▼

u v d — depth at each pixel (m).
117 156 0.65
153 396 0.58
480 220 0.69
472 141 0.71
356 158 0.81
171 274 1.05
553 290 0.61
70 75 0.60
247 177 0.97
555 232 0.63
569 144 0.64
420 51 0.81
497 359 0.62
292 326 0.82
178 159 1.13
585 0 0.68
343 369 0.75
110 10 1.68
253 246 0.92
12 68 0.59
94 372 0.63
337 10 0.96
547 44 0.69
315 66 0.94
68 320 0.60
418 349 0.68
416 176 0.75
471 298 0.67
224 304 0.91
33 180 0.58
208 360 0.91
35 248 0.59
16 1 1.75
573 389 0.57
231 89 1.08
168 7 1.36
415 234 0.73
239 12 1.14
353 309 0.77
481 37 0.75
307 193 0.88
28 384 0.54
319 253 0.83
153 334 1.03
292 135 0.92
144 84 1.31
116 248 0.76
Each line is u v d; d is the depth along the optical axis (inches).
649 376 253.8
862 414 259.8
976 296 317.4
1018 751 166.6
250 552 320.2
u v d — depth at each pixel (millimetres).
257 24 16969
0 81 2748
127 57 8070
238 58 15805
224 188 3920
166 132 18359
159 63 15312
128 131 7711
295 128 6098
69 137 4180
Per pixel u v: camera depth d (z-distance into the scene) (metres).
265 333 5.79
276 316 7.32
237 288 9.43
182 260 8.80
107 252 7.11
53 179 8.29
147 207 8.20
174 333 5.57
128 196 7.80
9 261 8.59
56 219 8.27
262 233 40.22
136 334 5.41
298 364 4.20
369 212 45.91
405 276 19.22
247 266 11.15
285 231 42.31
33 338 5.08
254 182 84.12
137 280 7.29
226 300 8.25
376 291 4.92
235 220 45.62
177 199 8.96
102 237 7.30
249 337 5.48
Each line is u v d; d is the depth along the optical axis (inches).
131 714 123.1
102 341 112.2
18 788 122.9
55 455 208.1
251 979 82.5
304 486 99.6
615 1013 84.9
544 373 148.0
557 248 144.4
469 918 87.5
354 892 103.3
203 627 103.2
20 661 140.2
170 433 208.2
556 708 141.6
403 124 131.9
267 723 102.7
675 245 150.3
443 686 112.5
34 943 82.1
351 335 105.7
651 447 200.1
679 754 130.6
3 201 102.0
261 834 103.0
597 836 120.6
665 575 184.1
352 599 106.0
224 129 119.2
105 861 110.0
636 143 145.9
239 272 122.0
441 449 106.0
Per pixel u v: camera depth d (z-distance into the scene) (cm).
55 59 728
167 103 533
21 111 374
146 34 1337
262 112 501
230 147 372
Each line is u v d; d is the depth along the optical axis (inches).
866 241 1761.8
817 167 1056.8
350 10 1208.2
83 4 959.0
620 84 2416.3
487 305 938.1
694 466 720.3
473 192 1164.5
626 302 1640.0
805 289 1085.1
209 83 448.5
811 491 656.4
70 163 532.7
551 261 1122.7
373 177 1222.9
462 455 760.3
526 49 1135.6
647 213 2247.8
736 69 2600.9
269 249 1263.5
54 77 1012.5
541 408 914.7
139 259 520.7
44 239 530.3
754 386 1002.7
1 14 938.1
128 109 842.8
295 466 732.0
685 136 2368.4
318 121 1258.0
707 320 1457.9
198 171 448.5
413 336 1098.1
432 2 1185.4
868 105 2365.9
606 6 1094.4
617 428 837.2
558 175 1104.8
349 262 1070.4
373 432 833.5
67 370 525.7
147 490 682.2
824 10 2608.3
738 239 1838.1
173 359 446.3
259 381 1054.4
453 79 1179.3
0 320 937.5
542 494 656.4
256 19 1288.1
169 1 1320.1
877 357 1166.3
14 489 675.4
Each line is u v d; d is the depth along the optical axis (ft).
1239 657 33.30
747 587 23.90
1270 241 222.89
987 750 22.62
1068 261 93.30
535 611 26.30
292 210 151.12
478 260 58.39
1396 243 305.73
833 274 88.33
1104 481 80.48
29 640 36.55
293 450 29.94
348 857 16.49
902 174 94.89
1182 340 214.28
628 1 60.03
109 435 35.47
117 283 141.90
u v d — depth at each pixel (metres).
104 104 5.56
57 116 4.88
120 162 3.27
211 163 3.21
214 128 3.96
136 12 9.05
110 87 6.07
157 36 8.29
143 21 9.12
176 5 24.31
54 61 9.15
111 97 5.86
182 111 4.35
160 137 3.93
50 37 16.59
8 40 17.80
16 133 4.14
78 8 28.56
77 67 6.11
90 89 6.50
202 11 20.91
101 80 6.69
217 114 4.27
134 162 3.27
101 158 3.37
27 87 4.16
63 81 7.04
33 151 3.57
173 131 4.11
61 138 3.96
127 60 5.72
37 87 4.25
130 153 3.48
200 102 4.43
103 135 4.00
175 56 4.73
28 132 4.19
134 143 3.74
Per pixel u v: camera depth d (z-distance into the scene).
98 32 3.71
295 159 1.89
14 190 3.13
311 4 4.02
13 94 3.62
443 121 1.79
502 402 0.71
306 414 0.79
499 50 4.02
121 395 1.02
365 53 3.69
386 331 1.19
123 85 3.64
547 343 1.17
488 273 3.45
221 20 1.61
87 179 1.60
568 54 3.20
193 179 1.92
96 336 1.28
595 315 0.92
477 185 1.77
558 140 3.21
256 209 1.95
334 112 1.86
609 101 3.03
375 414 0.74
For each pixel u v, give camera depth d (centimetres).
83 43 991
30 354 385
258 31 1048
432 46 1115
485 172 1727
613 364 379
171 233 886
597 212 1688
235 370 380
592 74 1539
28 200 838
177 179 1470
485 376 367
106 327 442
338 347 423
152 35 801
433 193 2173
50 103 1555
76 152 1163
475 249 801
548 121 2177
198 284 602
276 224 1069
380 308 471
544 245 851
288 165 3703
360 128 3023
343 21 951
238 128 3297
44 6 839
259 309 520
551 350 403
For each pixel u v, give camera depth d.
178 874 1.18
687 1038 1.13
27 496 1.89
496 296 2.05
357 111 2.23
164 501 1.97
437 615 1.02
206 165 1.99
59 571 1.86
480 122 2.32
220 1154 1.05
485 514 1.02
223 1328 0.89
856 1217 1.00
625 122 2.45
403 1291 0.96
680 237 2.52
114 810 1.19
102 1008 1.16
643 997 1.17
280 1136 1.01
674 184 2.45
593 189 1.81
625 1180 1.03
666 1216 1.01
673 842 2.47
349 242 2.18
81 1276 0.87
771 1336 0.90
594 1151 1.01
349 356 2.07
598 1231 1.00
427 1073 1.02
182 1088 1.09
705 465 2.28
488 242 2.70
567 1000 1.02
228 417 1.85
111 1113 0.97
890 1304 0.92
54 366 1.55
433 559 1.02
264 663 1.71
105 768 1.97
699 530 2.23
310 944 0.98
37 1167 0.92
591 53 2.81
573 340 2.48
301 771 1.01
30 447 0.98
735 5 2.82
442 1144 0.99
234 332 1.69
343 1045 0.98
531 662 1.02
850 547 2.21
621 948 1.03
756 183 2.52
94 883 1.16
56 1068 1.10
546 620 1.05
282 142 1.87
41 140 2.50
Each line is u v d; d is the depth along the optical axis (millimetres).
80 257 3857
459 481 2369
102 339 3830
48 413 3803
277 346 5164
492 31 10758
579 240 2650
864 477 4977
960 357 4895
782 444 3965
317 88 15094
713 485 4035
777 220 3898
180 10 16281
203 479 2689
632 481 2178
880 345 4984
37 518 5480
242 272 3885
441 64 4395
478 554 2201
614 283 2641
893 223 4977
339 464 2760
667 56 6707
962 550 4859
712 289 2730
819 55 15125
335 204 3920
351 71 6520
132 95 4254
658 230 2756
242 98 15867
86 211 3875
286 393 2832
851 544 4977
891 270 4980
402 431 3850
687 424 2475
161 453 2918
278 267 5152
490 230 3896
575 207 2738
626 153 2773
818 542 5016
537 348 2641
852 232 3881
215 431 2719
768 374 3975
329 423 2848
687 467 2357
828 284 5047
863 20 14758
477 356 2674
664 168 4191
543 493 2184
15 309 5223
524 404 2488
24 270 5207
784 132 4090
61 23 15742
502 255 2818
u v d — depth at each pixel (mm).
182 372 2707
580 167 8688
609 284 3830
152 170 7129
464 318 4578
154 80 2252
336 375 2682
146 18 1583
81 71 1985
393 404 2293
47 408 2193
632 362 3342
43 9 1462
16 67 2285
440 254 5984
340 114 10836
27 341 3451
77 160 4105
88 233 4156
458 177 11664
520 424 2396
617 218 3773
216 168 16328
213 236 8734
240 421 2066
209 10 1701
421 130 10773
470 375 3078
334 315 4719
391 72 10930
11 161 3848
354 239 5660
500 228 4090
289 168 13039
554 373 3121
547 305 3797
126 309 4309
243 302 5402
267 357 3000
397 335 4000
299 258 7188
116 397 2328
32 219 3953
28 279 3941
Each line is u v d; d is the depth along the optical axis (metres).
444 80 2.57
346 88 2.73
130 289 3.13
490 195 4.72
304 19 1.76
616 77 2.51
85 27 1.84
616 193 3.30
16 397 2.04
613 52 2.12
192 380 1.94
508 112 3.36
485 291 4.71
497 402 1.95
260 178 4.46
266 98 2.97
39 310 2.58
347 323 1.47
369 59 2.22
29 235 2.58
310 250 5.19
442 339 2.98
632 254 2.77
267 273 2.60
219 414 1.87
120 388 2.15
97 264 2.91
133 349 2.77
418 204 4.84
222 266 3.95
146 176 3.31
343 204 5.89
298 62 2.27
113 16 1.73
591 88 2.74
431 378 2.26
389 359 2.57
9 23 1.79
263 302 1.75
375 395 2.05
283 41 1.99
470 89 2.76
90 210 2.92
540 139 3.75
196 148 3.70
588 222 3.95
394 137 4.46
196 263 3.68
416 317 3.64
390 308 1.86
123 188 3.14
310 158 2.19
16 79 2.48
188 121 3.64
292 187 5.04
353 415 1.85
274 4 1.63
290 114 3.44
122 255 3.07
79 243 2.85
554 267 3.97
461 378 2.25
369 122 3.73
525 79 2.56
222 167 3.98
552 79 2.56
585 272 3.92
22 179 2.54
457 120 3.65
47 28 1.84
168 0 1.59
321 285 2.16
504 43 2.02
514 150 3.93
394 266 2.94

▲

DIRECTIONS: How many lines in the records above contain the word "millimetres"? Reply with the number alone.

SOLUTION FOR THIS PROBLEM: 2